- Born: July 9, 1967 (age 59) New Jersey, United States
- Education: Millersville University University of Maryland
- Occupations: Poet, professor

= James Hoch (poet) =

American poet

James Hoch (born June 9, 1967) is an American poet.

==Biography==
The son of a teacher-coach and a saleswoman, Hoch grew up in Collingswood, New Jersey, with three older siblings. Hoch studied philosophy at Millersville University and graduated from University of Maryland with an MFA in creative writing/poetry.

He has taught at Franklin and Marshall College and Lynchburg College. He now teaches in the Salameno School of Humanities and Global Studies at Ramapo College in New Jersey.

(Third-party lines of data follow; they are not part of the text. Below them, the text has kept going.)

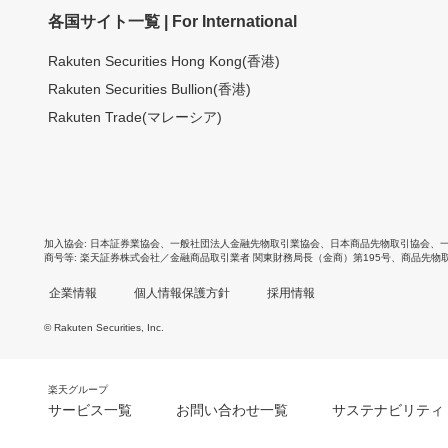
各国サイト一覧 | For International
Rakuten Securities Hong Kong(香港)
Rakuten Securities Bullion(香港)
Rakuten Trade(マレーシア)
加入協会
日本証券業協会
、
一般社団法人金融先物取引業協会
、
日本商品先物取引協会
、
商号等
楽天証券株式会社／金融商品取引業者 関東財務局長（金商）第195号、商品先物
企業情報
個人情報保護方針
採用情報
© Rakuten Securities, Inc.
楽天グループ
サービス一覧
お問い合わせ一覧
サステナビリティ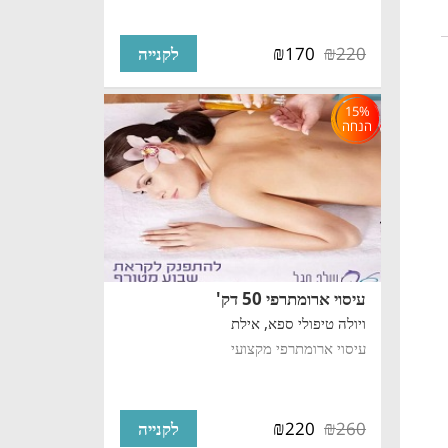
₪
₪
170
220
לקנייה
15%
הנחה
עיסוי ארומתרפי 50 דק'
ויולה טיפולי ספא,
אילת
עיסוי ארומתרפי מקצועי
₪
₪
220
260
לקנייה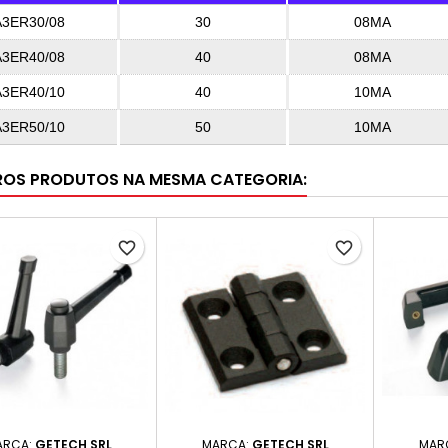
A3ER30/08
30
08MA
A3ER40/08
40
08MA
A3ER40/10
40
10MA
A3ER50/10
50
10MA
ROS PRODUTOS NA MESMA CATEGORIA:
favorite_border
favorite_border
ARCA:
GETECH SRL
MARCA:
GETECH SRL
MAR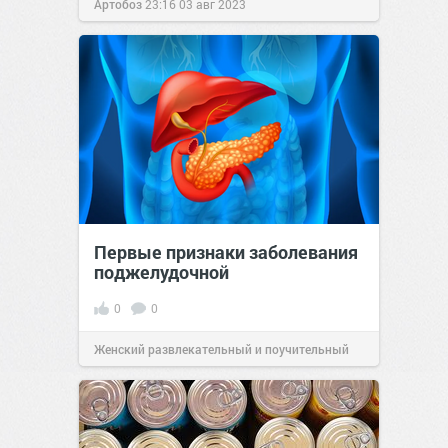
Артобоз
23:16
03 авг 2023
Первые признаки заболевания
поджелудочной
0
0
Женский развлекательный и поучительный
сайт.
22:07
04 ноя 2023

Prior to teaching, Hoch worked as a dishwasher, dock worker, cook, social worker, and shepherd.

Hoch's poems have appeared in American Poetry Review, Virginia Quarterly Review, The Washington Post, Antioch, Slate, The Kenyon Review, The Gettysburg Review, Ninth Letter, Carolina Quarterly, The Virginia Quarterly Review, New England Review, Pleiades, Black Warrior Review, Gettysburg, Five Fingers, and The New Republic.

He was the 2008 The Frost Place Poet in residence.

== Personal life ==
Hoch has lived in Lancaster, Pennsylvania; Takoma Park, Maryland; Charlottesville, Virginia; Pittsburgh, Pennsylvania; Albuquerque, New Mexico; Collingswood, New Jersey and Nyack, New York. He now resides Garrison, NY, with his wife, younger son Owen and older son Aidan.

==Awards==
- Bread Loaf Writers' Conference fellowships
- Sewanee Writers' Conference fellowships
- Summer Literary Seminars fellowships
- Pennsylvania Council on the Arts Individual Artists Fellowship, 2002
- National Endowment for the Arts Literature Fellowship, 2007
- The Frost Place Poet in residence, 2008
- Gerald Cable Award, for A Parade of Hands

== Bibliography ==
- Last Pawn Shop in New Jersey. LSU Press. 2022. ISBN 978-0807174050.
- Radio Static. Green Linden Press. 2021. ISBN 978-1-7371625-2-0.